🤖 AI Summary
This work addresses the challenge of hallucination detection in large language models (LLMs). We propose an unsupervised uncertainty quantification method based on the effective rank of hidden states, leveraging spectral analysis of multi-layer, multi-output internal representations. The method jointly models intra-response and inter-response uncertainty—without requiring external knowledge, auxiliary modules, or model fine-tuning. Its core innovation lies in exploiting the intrinsic low-rank structure of LLM intermediate representations to enable mechanistically grounded and interpretable hallucination identification. Extensive experiments across diverse LLMs, tasks (e.g., question answering, fact verification), and benchmarks (e.g., TruthfulQA, HALO) demonstrate strong hallucination detection performance and robust generalization.

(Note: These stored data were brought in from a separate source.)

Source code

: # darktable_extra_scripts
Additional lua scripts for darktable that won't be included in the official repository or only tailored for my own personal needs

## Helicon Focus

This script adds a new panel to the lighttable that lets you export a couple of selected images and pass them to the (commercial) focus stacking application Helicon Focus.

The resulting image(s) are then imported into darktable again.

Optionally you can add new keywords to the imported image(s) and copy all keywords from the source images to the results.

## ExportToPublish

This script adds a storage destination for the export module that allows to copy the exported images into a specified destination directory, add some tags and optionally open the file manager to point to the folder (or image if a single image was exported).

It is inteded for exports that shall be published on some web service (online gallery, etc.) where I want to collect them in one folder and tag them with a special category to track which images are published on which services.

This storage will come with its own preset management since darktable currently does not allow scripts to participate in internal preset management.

Our approach significantly enhances the reliability and theoretical interpretability of LLM truthfulness assessment, offering a principled, architecture-agnostic framework for uncertainty-aware LLM evaluation.
📝 Abstract
Detecting hallucinations in large language models (LLMs) remains a fundamental challenge for their trustworthy deployment. Going beyond basic uncertainty-driven hallucination detection frameworks, we propose a simple yet powerful method that quantifies uncertainty by measuring the effective rank of hidden states derived from multiple model outputs and different layers. Grounded in the spectral analysis of representations, our approach provides interpretable insights into the model's internal reasoning process through semantic variations, while requiring no extra knowledge or additional modules, thus offering a combination of theoretical elegance and practical efficiency. Meanwhile, we theoretically demonstrate the necessity of quantifying uncertainty both internally (representations of a single response) and externally (different responses), providing a justification for using representations among different layers and responses from LLMs to detect hallucinations. Extensive experiments demonstrate that our method effectively detects hallucinations and generalizes robustly across various scenarios, contributing to a new paradigm of hallucination detection for LLM truthfulness.